Ok, I totally agree that a dataset is not a database and should not be
treated as such. And so it is usually not a good idea to load a 1 GB
databse into memory.
However, I think my situation is different, although if someone can
think of a more elegant solution, I'd be happy to hear it - maybe I'm
just overlooking something obvious.
My windows application (winforms, vb.net) allows a user to point at any
odbc datasource, create a query and then operate on the results. Because
the datasource might be anything from SQL Server to text to Excel to
Sybase to Oracle and so on, I can't write any dynamic sql in code, at
least not anything more complex than a simple select.
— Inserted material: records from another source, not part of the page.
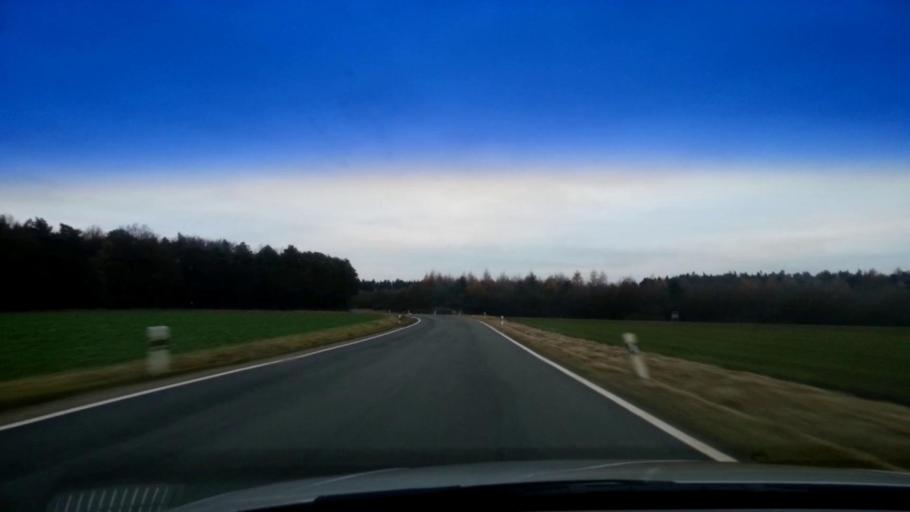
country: DE
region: Bavaria
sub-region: Regierungsbezirk Mittelfranken
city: Muhlhausen
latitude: 49.7976
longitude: 10.7843
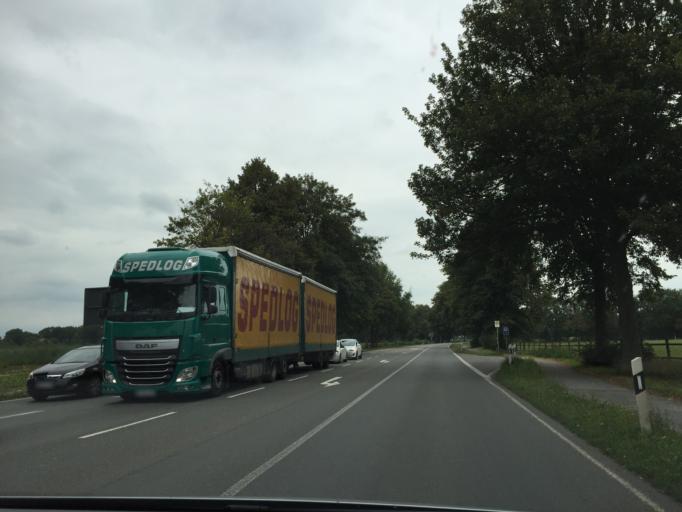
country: DE
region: North Rhine-Westphalia
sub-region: Regierungsbezirk Dusseldorf
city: Voerde
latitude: 51.6304
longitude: 6.7095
So if the user
wants to operate on 200,000 rows of a table and that works out to a 700
MB datatable, there's not much I can do besides handle it.
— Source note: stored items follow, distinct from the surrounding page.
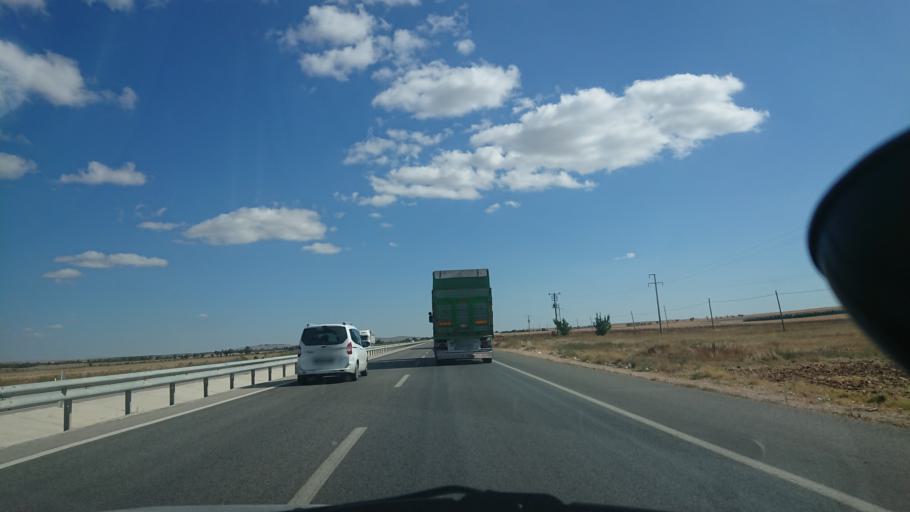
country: TR
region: Eskisehir
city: Mahmudiye
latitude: 39.5519
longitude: 30.9257
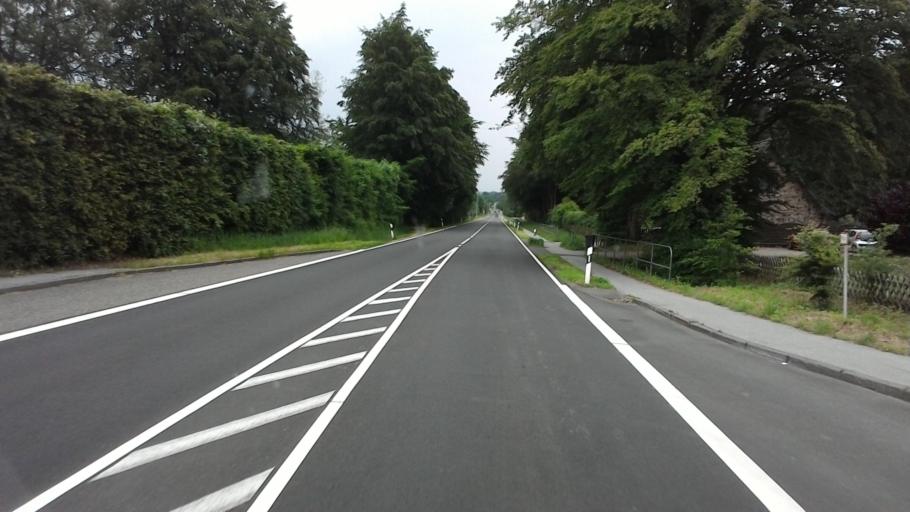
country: DE
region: North Rhine-Westphalia
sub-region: Regierungsbezirk Koln
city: Monschau
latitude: 50.5981
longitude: 6.2498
Once I have the table, I need to loop through each row and do some stuff
with it - doesn't really matter what.
One options is to make them create two queries - one a simple table of
primary key values, and the other a query which can define the rest of
the fields needed, and this can then be called as a new query one at a
time using "where [key] = [value from first table]". But this is not
only a lot of unnecessary db calls, it also has three pitfalls.
1. If the primary key is a compound, that is very hard to write generic
dynamic sql for.
2. If the user aliases their primary key (because it is a compound or
for whatever reason), there could be problems creating the dynamic query
(ok, this is worth throwing an error back at the user for…).
3. If the user has any other SQL AFTER their where clause in the dynamic
query, such as Having, Group By, etc., it gets ugly – it is
theoretically possible to look for all these keywords and dissect the
query, but not something I want to do!
I could do this in passes if I could limit the number of rows returned
in each pass, but again it’s a problem of generic SQL compatibility –
Top X versus Set RowCount X, etc.
So does anyone have ideas about how to handle this? Currently, if the
query is too big I end up with a SystemOutOfMemory exception.